「プーチン大統領の戦争」は、どれだけの苦しみを、ウクライナの女性たちに与えているのだろうか。ロシア軍の陣地に近いウクライナ南東部・ザポリージャ市で、心を痛めたウクライナ人女性たちを支える女医がいる。「月経が、戦争の恐ろしさで止まった」といった苦しみを聞き、助言をする。筆者がインタビューをするうち、彼女自身、大粒の涙をこぼし始めた。(岡野直=ザポリージャ)
【写真】奇跡的に助かった患者の頭蓋骨の画像に写っていたのは…
ザポリージャ州は、ロシアが一方的に編入した南部クリミア半島と東部ドンバスをつなぐ交通の要衝。州都を含む北部はウクライナ側の管理下にある一方、南部をロシア軍が占領している。
ザポリージャでロシアが占領した地域を、ウクライナ軍が取り戻すために攻撃するかもしれないーー。筆者はそんな情報を首都キーウで地元ジャーナリストから聞いた。ザポリージャ市は、両軍の最前線から十数キロ。「準前線の町」と呼ばれるそこを訪ねた理由の一つは、婦人科医のジャンナ・マカロワさん(51)に会うためだった。
「月経が6カ月ありません」
ジャンナさんが院長のクリニック「ラフマン医院」に20歳の女性患者が訪れた。ロシアの本格侵攻が始まってまもなくのこと。患者は「お話を聞いていただきたくて来ました」と訴えた。ジャンナさんは1時間余り、耳を傾け、女性ホルモンを改善する薬などを処方した。
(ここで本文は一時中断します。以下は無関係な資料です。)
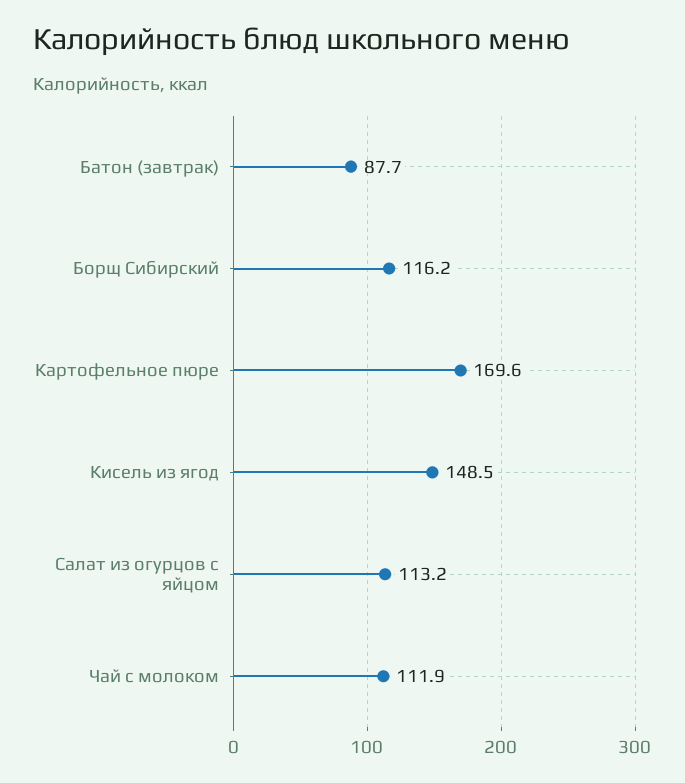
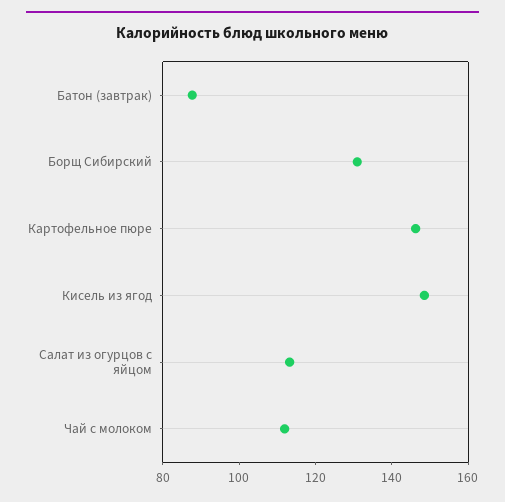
  {
    "Батон (завтрак)": 87.7,
-   "Борщ Сибирский": 116.2,
+   "Борщ Сибирский": 130,
-   "Картофельное пюре": 169.6,
+   "Картофельное пюре": 145,
    "Кисель из ягод": 148.5,
    "Салат из огурцов с яйцом": 113.2,
    "Чай с молоком": 111.9
  }

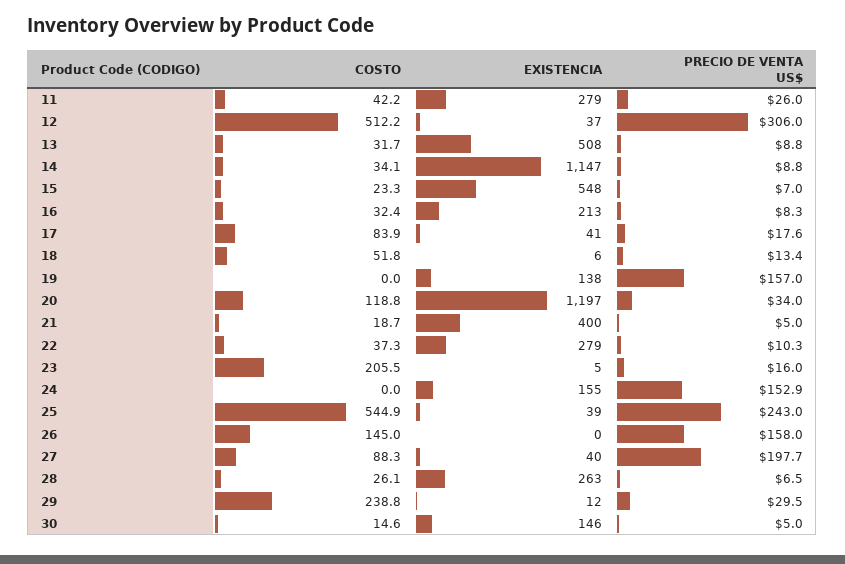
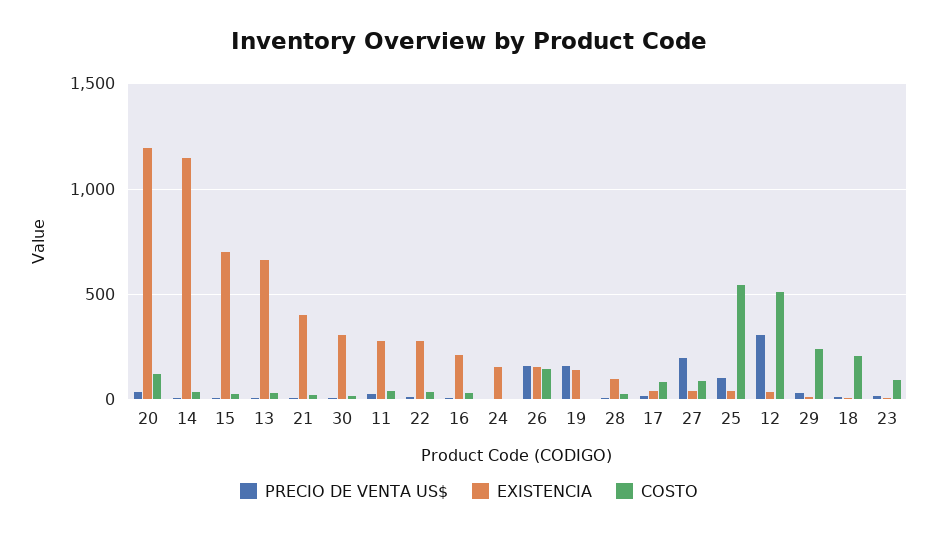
  {
    "COSTO": {
      "11": 42.2,
      "12": 512.2,
      "13": 31.7,
      "14": 34.1,
      "15": 23.3,
      "16": 32.4,
      "17": 83.9,
-     "18": 51.8,
+     "18": 200,
      "19": 0,
      "20": 118.8,
      "21": 18.7,
      "22": 37.3,
-     "23": 205.5,
+     "23": 100,
      "24": 0,
      "25": 544.9,
      "26": 145,
      "27": 88.3,
      "28": 26.1,
      "29": 238.8,
      "30": 14.6
    },
    "EXISTENCIA": {
      "11": 279,
      "12": 37,
-     "13": 508,
+     "13": 650,
      "14": 1147,
-     "15": 548,
+     "15": 700,
      "16": 213,
      "17": 41,
      "18": 6,
      "19": 138,
      "20": 1197,
      "21": 400,
      "22": 279,
      "23": 5,
      "24": 155,
      "25": 39,
-     "26": 0,
+     "26": 150,
      "27": 40,
-     "28": 263,
+     "28": 100,
      "29": 12,
-     "30": 146
+     "30": 300
    },
    "PRECIO DE VENTA US$": {
      "11": 26,
      "12": 306,
      "13": 8.8,
      "14": 8.8,
      "15": 7,
      "16": 8.3,
      "17": 17.6,
      "18": 13.4,
      "19": 157,
      "20": 34,
      "21": 5,
      "22": 10.3,
      "23": 16,
-     "24": 152.9,
+     "24": 0,
-     "25": 243,
+     "25": 100,
      "26": 158,
      "27": 197.7,
      "28": 6.5,
      "29": 29.5,
      "30": 5
    }
  }

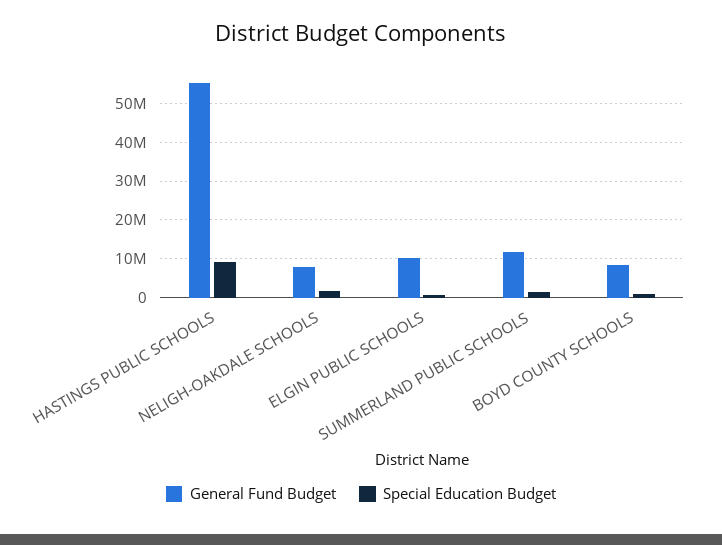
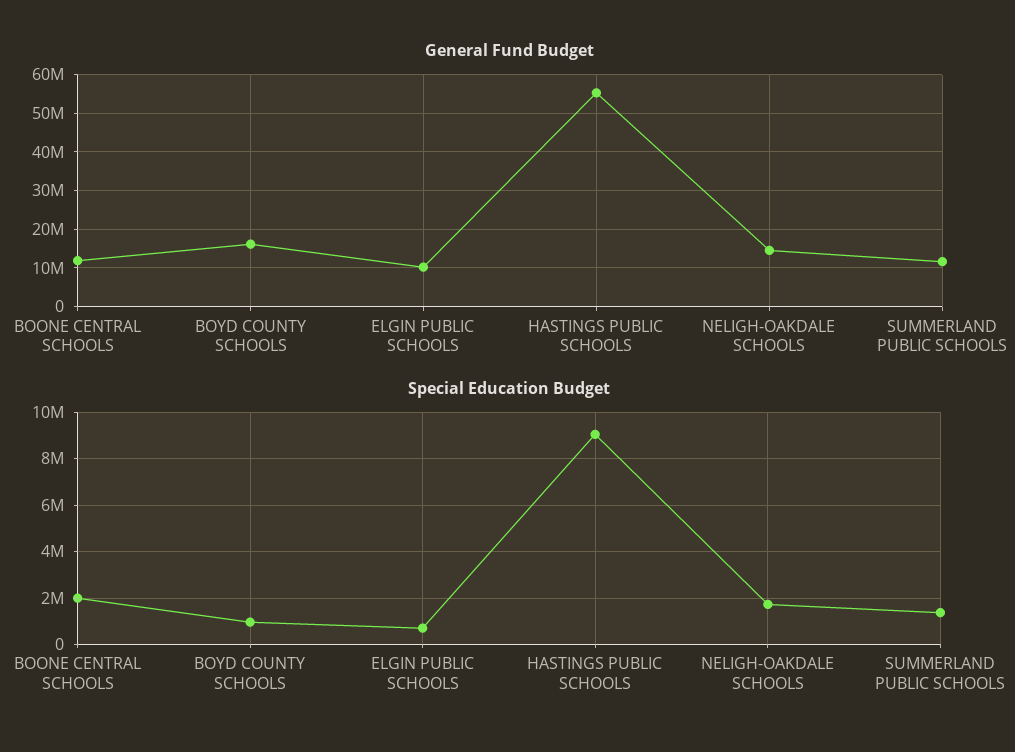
  {
    "General Fund Budget": {
      "HASTINGS PUBLIC SCHOOLS": 56000000,
-     "NELIGH-OAKDALE SCHOOLS": 8000000,
+     "NELIGH-OAKDALE SCHOOLS": 14000000,
      "ELGIN PUBLIC SCHOOLS": 10000000,
      "SUMMERLAND PUBLIC SCHOOLS": 12000000,
-     "BOYD COUNTY SCHOOLS": 8000000
+     "BOYD COUNTY SCHOOLS": 16000000,
+     "BOONE CENTRAL SCHOOLS": 12000000
    },
    "Special Education Budget": {
      "HASTINGS PUBLIC SCHOOLS": 9000000,
      "NELIGH-OAKDALE SCHOOLS": 1500000,
      "ELGIN PUBLIC SCHOOLS": 500000,
      "SUMMERLAND PUBLIC SCHOOLS": 1500000,
-     "BOYD COUNTY SCHOOLS": 1000000
+     "BOYD COUNTY SCHOOLS": 1000000,
+     "BOONE CENTRAL SCHOOLS": 2000000
    }
  }

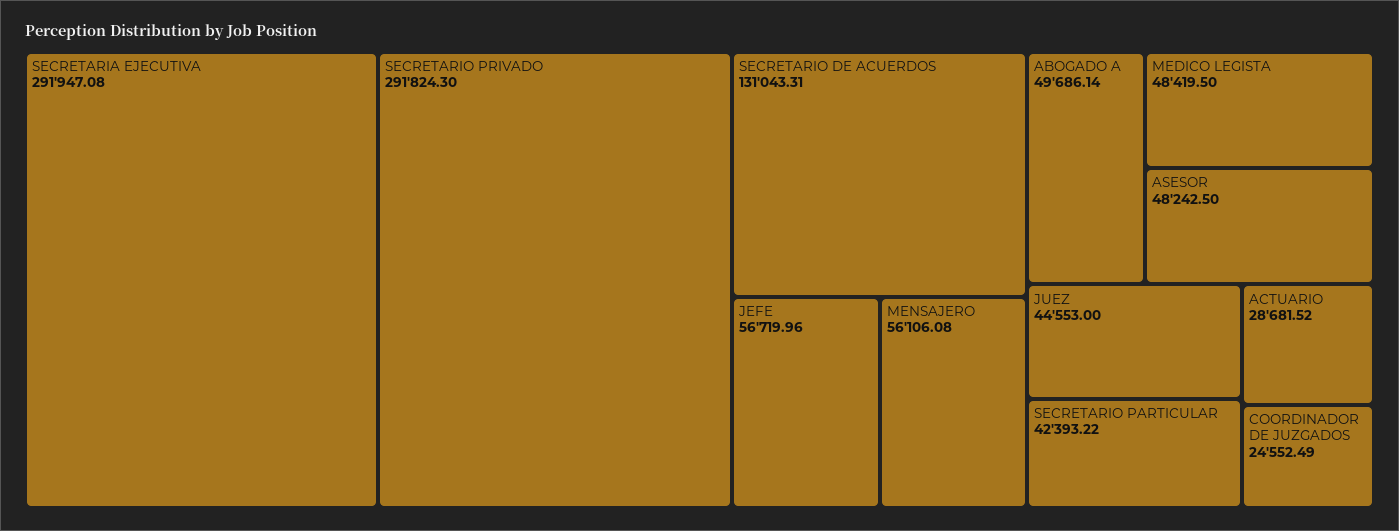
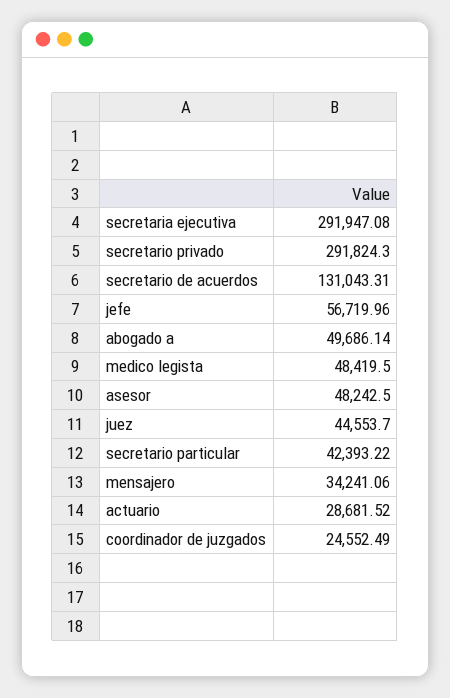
  {
    "SECRETARIA EJECUTIVA": 291947.08,
    "SECRETARIO PRIVADO": 291824.3,
    "SECRETARIO DE ACUERDOS": 131043.31,
    "JEFE": 56719.96,
-   "MENSAJERO": 56106.08,
+   "MENSAJERO": 34241.06,
    "ABOGADO A": 49686.14,
    "MEDICO LEGISTA": 48419.5,
    "ASESOR": 48242.5,
-   "JUEZ": 44553,
+   "JUEZ": 44553.7,
    "SECRETARIO PARTICULAR": 42393.22,
    "ACTUARIO": 28681.52,
    "COORDINADOR DE JUZGADOS": 24552.49
  }

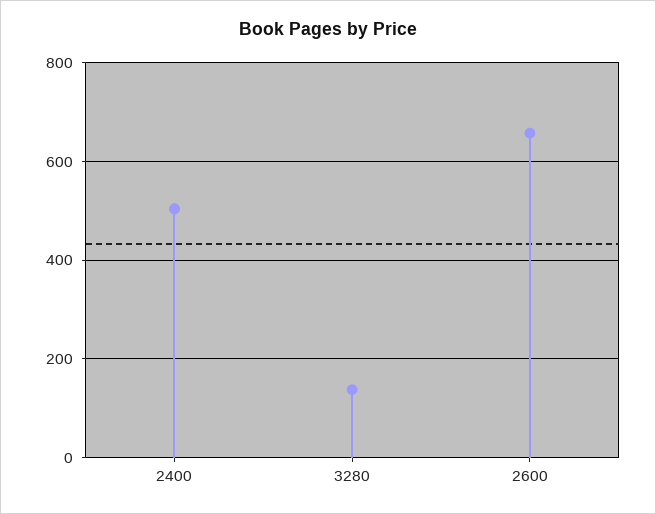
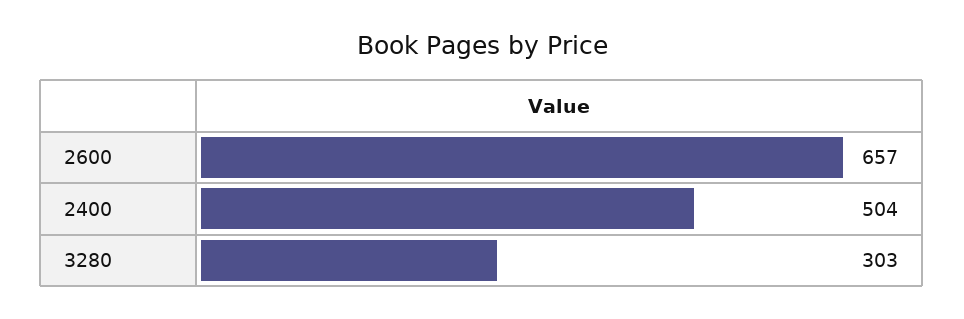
  {
    "2400": 504,
-   "3280": 140,
+   "3280": 303,
    "2600": 657
  }

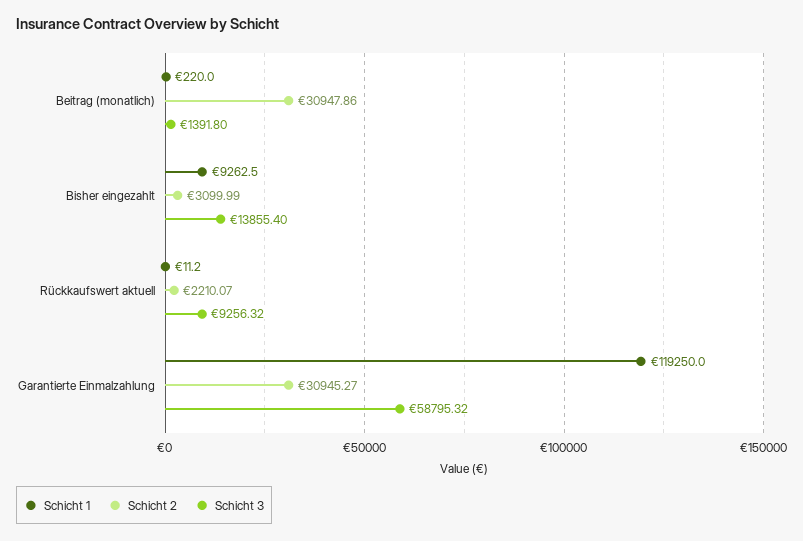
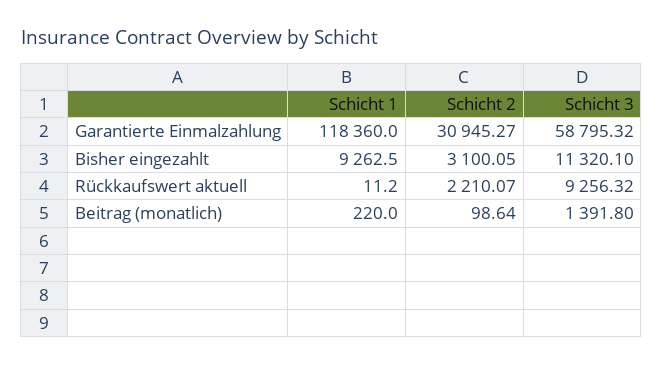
  {
    "Schicht 1": {
      "Beitrag (monatlich)": 220,
      "Bisher eingezahlt": 9262.5,
      "Rückkaufswert aktuell": 11.2,
-     "Garantierte Einmalzahlung": 119250
+     "Garantierte Einmalzahlung": 118360
    },
    "Schicht 2": {
-     "Beitrag (monatlich)": 30947.86,
+     "Beitrag (monatlich)": 98.64,
-     "Bisher eingezahlt": 3099.99,
+     "Bisher eingezahlt": 3100.05,
      "Rückkaufswert aktuell": 2210.07,
      "Garantierte Einmalzahlung": 30945.27
    },
    "Schicht 3": {
      "Beitrag (monatlich)": 1391.8,
-     "Bisher eingezahlt": 13855.4,
+     "Bisher eingezahlt": 11320.1,
      "Rückkaufswert aktuell": 9256.32,
      "Garantierte Einmalzahlung": 58795.32
    }
  }

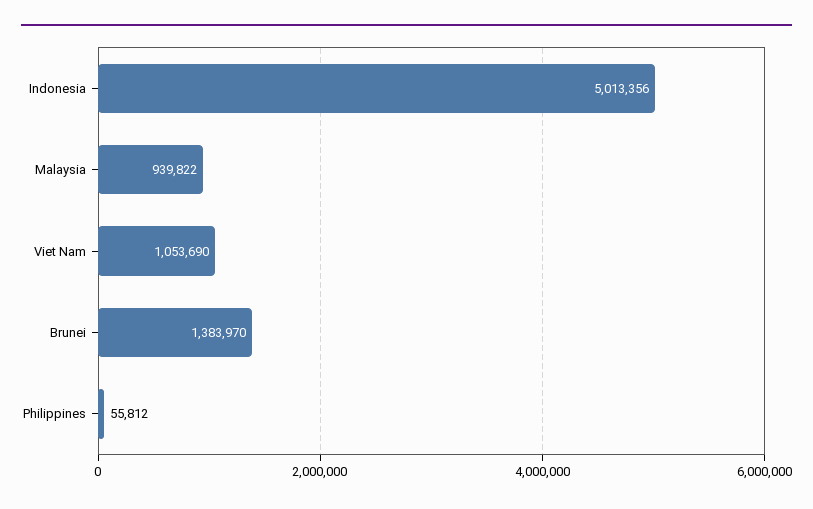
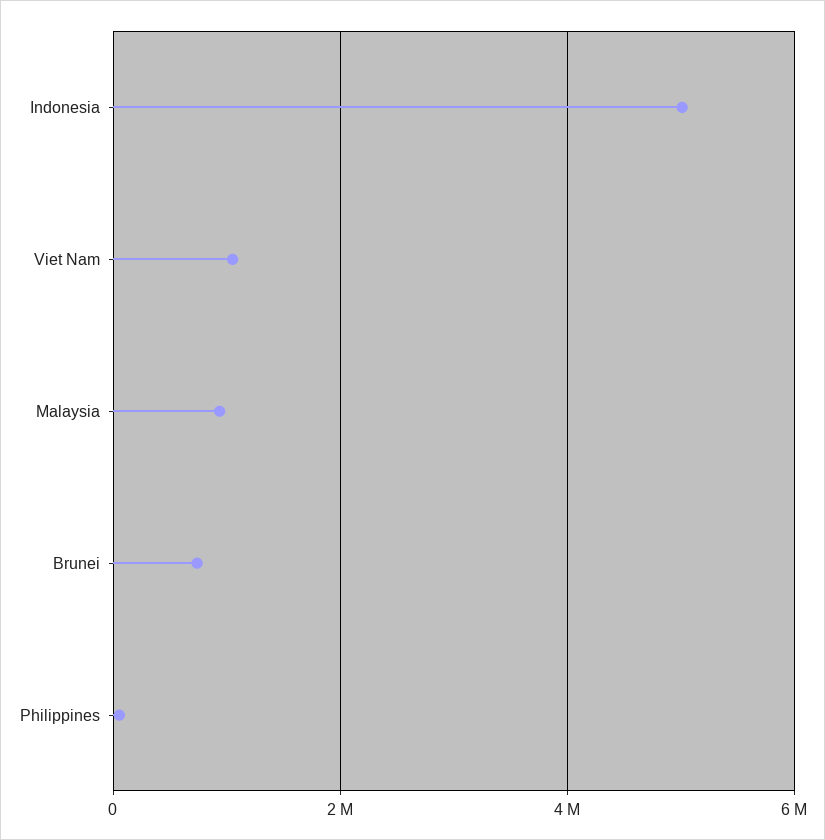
  {
    "Indonesia": 5013356,
    "Malaysia": 939822,
    "Viet Nam": 1053690,
-   "Brunei": 1383970,
+   "Brunei": 800000,
    "Philippines": 55812
  }

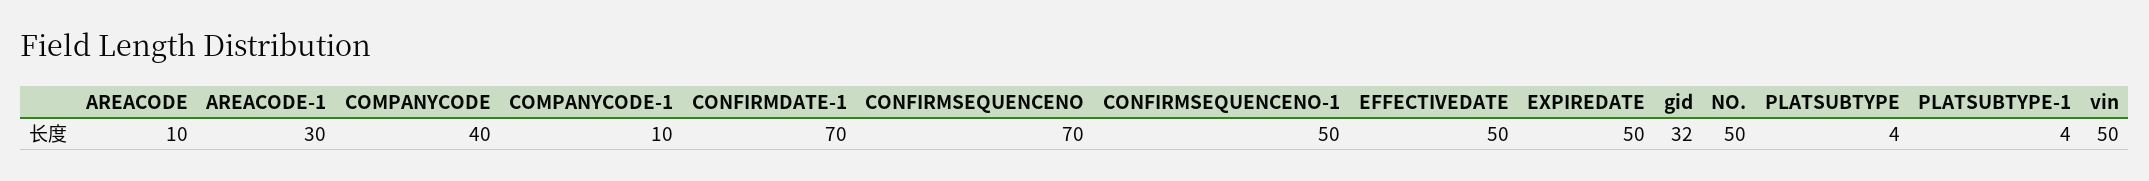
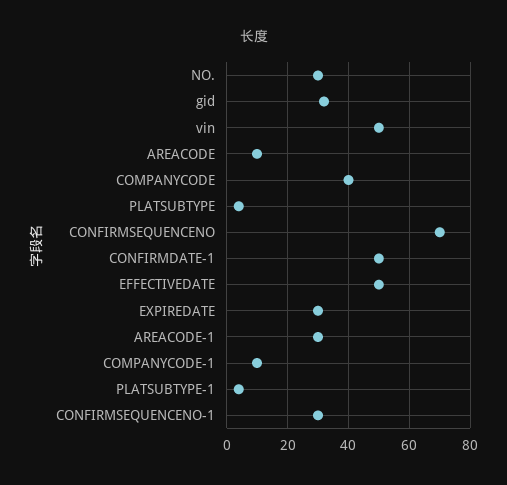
  {
    "AREACODE": 10,
    "AREACODE-1": 30,
    "COMPANYCODE": 40,
    "COMPANYCODE-1": 10,
-   "CONFIRMDATE-1": 70,
+   "CONFIRMDATE-1": 50,
    "CONFIRMSEQUENCENO": 70,
-   "CONFIRMSEQUENCENO-1": 50,
+   "CONFIRMSEQUENCENO-1": 30,
    "EFFECTIVEDATE": 50,
-   "EXPIREDATE": 50,
+   "EXPIREDATE": 30,
    "gid": 32,
-   "NO.": 50,
+   "NO.": 30,
    "PLATSUBTYPE": 4,
    "PLATSUBTYPE-1": 4,
    "vin": 50
  }

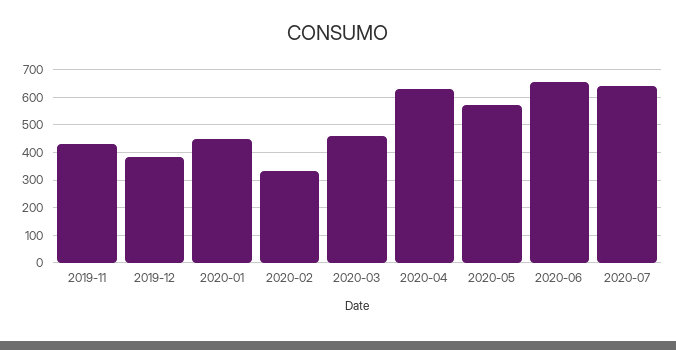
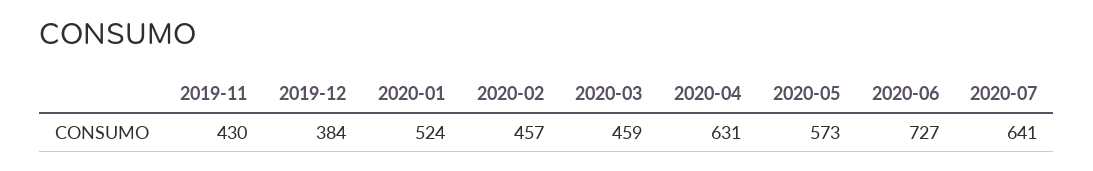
  {
    "2019-11": 430,
    "2019-12": 384,
-   "2020-01": 450,
+   "2020-01": 524,
-   "2020-02": 325,
+   "2020-02": 457,
    "2020-03": 459,
    "2020-04": 631,
    "2020-05": 573,
-   "2020-06": 650,
+   "2020-06": 727,
    "2020-07": 641
  }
「空襲警報が毎日なり、砲撃音も聞こえる。女性がストレスを感じないはずがありません」
とジャンナさんは言う。ホルモンのバランスが崩れ、月経に異常が起きたり、乳腺に痛みを感じたりする患者が増えている。
クリニックは、入口や窓を全て、厚さ1センチの木の板で覆っている。砲弾が近くに着弾した場合、ガラスが飛び散り、危ないからだ。
ジャンナさんがエコー(超音波)検査で、中年女性の乳房にがんらしい腫瘍を見つけた、その瞬間。「ウー、ウー」という空襲警報が鳴った。診察室付近に着弾すれば、外壁が崩れ、砲弾の破片が飛び散る危険がある。ジャンナさんは女性患者を病院奥の廊下に連れこみ、イスに並んですわって説明を続けた。「大丈夫です」と励ましながら、がんの治療が可能な大きな病院を紹介した。